Friday, March 29, 2024

Aaron Rookus and Robbie van Brussel | P / 2014

the barbarians at the gate

by Douglas Messerli

 

Sakia Diesing (screenplay), Aaron Rookus and Robbie van Brussel (director) P / 2014 [10 minutes]

 

Throughout his films to date, Dutch filmmaker Aaron Rookus has been exploring the sexuality of children. But in this work he opens that search up to a complete study of family sexuality and the strange, almost psychotic work that open up those issues to comedic satire. In P it is almost as if Rookus has picked up where Chevy Chase’s National Lampoon family comedies (National Lampoon’s Vacation of 1983, National Lampoon’s European Vacation, 1985, and Nation Lampoon’s Christmas Vacation, 1989) left off and revealed to contain even great perversities.

 

    A Dutch family has been traveling on a German vacation in their camper, and after terribly hot day of travel are all about to explode with terror, frustration and simple boredom from being shuttled about in the same space for so many days.

     The Mother (Rifka Lodeizen), who his pregnant (we later find out that her pregnancy is the product of man other than husband), is busy vomiting in a bag in the front seat, her husband (Koen De Graeve) looking on, as he drives, with a mix of horror and disgust. The Daughter (Yentl Meijer) behind them is busy carving some sort of stick into what appears as a kind Native American weapon, and the Son (Bas von Prooijen), in the next row of seats, is intensely listening to a porn movie. As if on signal, the Son and Daughter begin to fight. This is not a happy bunch.  

    Finally finding a place to stop, the Father pulls over, the Daughter leaps from the camper, and soon after begins heavily beating a metal garbage container, for what reason we’re not privy, but apparently simply out of pent-up anger and resentment.


     The Son goes wandering into the nearby woods where, to his great delight, he discovers a gay cruising ground with numerous older men engaged in fellatio and other sexual acts. He watches in amazement, as the men become equally turned-on with the ungainly boy with a red birthmark across one cheek so openly watching them.

 

     After handing her bag of vomit to her husband to take away, the Mother immediately gets on the cellphone to talk to her “secret” lover, explaining to him that she is about to abort his child, which apparently is not something with which he agrees given her responses, interrupted by her husband, staring back into the van in confusion, perhaps wondering with whom she might be having such an animated conversation.

       Meanwhile two policemen sit nearby in their car, simply observing this disastrous family having suddenly overrun their quiet rest spot. The police, male and female, finally get out of their car and go over to talk to the Father, complaining about his daughter’s strange behavior.

       To make it even worse, the Daughter drags her two-pronged divining rod dressed up in feathers over to a nearby motorcycle and begins slamming it into the bike’s lights, breaking them.

       The Son in the woods, becoming quite excited by the sexual acts he is witnessing, pulls out his cellphone to take a picture.

     The uncomfortable wife pulls off her bra, as the male policeman looks on through the camper window. In his frustration for the German’s list of complaints, the Father attempts to dismiss the whole matter with his hand, in the process spilling the male policeman’s coffee all over his shirt. A battle ensues as they attempt to arrest him, he admirably fighting back, the Mother soon getting out of the camper to join in on the brawl.

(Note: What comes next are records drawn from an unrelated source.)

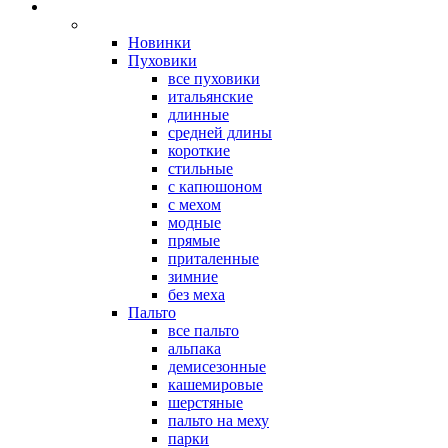
Новинки
Пуховики
все пуховики
итальянские
длинные
средней длины
короткие
стильные
с капюшоном
с мехом
модные
прямые
приталенные
зимние
без меха
Пальто
все пальто
альпака
демисезонные
кашемировые
шерстяные
пальто на меху
парки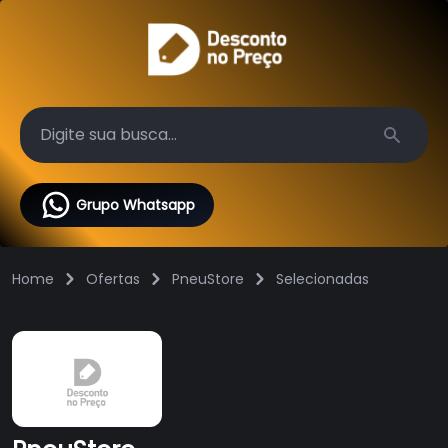
Search
Grupo Whatsapp
Home
Ofertas
PneuStore
Selecionadas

      By this point the two men the Son has been observing, upset with his photographs move toward him, probably simply to remove the photo, but he goes on the run, and a few moments later appears at the edge of the woods with a bear (a human kind, not the animal) attempting to restrain him. It looks to all as if the boy were being abducted, and the police immediately turn their attention to that incident, leaving the father free.


     The son escapes his gay restrainer and runs back to the family, as they all return to the camper and drive off, for one moment, at least, agreed on the course they must take.

       Out of the woods suddenly dozens of gay men come running from all directions, taking to their nearby parked cars, one poor gay man discovering his motorbike trashed.

       This series of comic yet transgressive incidents is so absurdly entertaining, that the idea struck me that it might have worked nicely as a TV series, the family swooping down on various small German communities to cause major chaos with regard to both the order and disorder, the police and criminals equally affected by their unholy presence. I love the concept—to steal the actor who plays the son’s last name—of the von Prooijen’s arrival causing major chaos across the orderly towns and cities of the German countryside. I can hear the cries now: “The von P’s are coming, the von P’s are coming!” Meanwhile, we have Rookus’ untidy little masterwork about a family that probably won’t last out their vacationing days before they spin off into the space of their quite wretched futures of unhappiness, yet for the moment are perfectly content for their escape.

 

Los Angeles, March 29, 2024

Reprinted from My Gay Cinema blog (March 2024).